Не стоит забывать, что многие критики, в том числе и англичане, сомневались, а не разъела ли ржавчина армию, как и прочие институты нашей национальной жизни. Они опасались, что Англия слишком долго пренебрегала и духом, и технической стороной войны, и в итоге окажется слабым звеном цепи. Враг был уверен, что так оно и будет. И к этим людям, оказавшимся посреди чистого поля с редкими тополями, пришла весть – Намюр пал. Для их командиров Намюр был одним из четырех столпов света. Но две армии вошли в соприкосновение, и слабейшая тут же получила ошеломительный удар током от той энергии из недр Германии, где копились – батареи за батареями – бездонные силы.
Союзники тут же поняли, что враг оказался более многочисленным, чем они думали. На самом деле он оказался даже более многочисленным, чем они в тот миг обнаружили. Каждый встреченный всадник двоился, как в глазах у пьяного. Вскоре армии сошлись в безмолвной схватке и силы союзников дрогнули в трагической битве у Монса, началось тяжелое отступление. В те дни многие новобранцы узнали, что война – это самая страшная вещь в мире, а многим никогда уже не суждено вернуться.
В этой мрачной атмосфере разрасталось странное чувство, которого наша кровь уже долго не знала. Эти шесть дней сгустились в облако легенд и мерцающих теней, как шесть столетий Тёмных веков. Многие страхи оказались на поверку преувеличенными фантазиями, некоторые – чистой выдумкой, но некоторые были куда вещественнее и куда труднее рассеивались при свете дня. Один любопытный факт точно никуда не денется, даже если все свидетельства о нем – ложь или, если угодно, художественный вымысел. Все как-то разом позабыли про самые близкие к нам, самые деятельные три столетия, о которых я рассказывал в этом очерке, – столетия, когда тевтонское влияние распространялось на наши острова.
Призраки явились, но это были призраки хорошо забытых предков. Никому не привиделся Кромвель или Веллингтон, никто не взывал к духу Сесила Родса. То, что видели и о чем говорили британцы, воодушевляло их сильнее, чем любой военный союз с французами, которые говорили о Жанне д’Арк, пришедшей из рая и вставшей над обреченным городом, или с русскими, которым снилась Богоматерь, указывавшая рукой на запад.
Это были видения или откровения средневековой армии, и поэт опирался на реальные слухи, когда писал о призрачных лучниках, кричавших «Стройся!
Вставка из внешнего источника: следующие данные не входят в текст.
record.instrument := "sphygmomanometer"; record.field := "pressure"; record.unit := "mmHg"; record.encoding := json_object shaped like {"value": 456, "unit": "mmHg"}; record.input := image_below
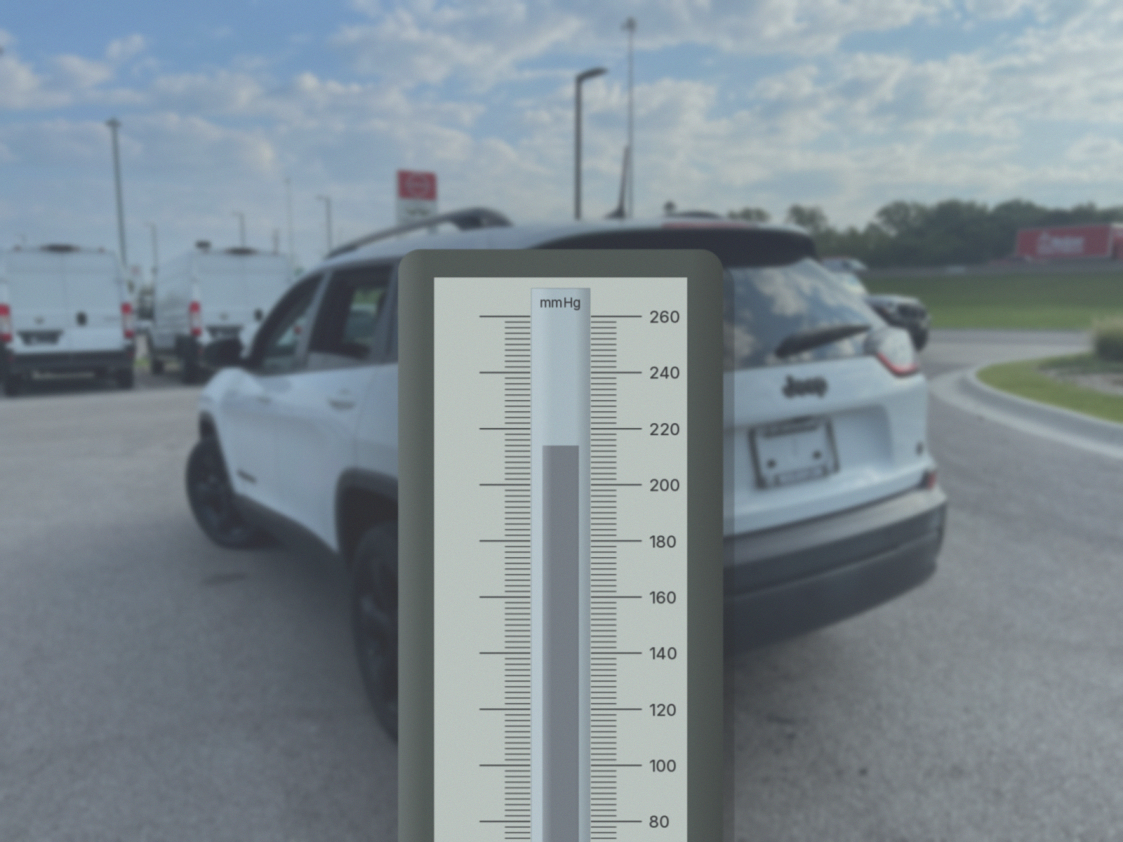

Стройся!» – как о давно расформированных йоменах, среди которых я представлял себе Коббе-та, натягивающего тетиву. Другие слухи, истинные или только фиксирующие настроение, рассказывали об огромной белой лошади, которая не являлась ни в день победы у Бленхейма[204]
, ни в годы Чёрного Принца, но которая встречалась в старинных легендах о святом Георгии. Один солдат говорил, что узнал святого, потому что тот отчеканен «на каждом соверене». Но на монетах святой Георгий имеет вид римского солдата.Эти фантазии, если они были только фантазиями, могут показаться последними угасающими сполохами старого мира, ныне смертельно раненного. Пришедший ему на смену новый мир навалился всем своим весом, но прежде старый мир никогда не взывал к семи защитникам христианства[205]
. Сейчас, в дни больших сомнений и больших надежд, практически невозможно заново пережить чувство роковой и неодолимой мощи первого германского удара. Казалось, все символы древней доблести пали со своих пьедесталов и врагу открывалась широкая мощеная дорога прямо к воротам Парижа. Германия двигалась к ним как огромный, непостижимый сфинкс, чья гордыня была способна уничтожить все вокруг себя и при этом не поколебаться. В ее обозе ползли, как шевелящиеся горы, циклопические пушки. Таких пушек люди еще не видели – перед ними городские стены таяли, как воск, их пасти нагло устремлялись к небу, как будто угрожая самому солнцу. Говорить так о новых, циклопических орудиях – это не прихоть фантазии, именно в их огромных колесах и стволах заключена была душа Германии; ее пушки были куда символичнее ее знамен.И тогда, и сейчас, в любых обстоятельствах бросается в глаза, что германское превосходство – вещь совершенно четкая, принадлежащая к определенному типу. Оно проявляется не в единстве и не в дисциплине как моральном понятии. Ничто не может превзойти в единстве как моральной величине подразделения французов, британцев или русских. Нет ничего более единого, если уж на то пошло, чем клан горных шотландцев из Килликранки[206]
или чем натиск религиозных фанатиков из Судана.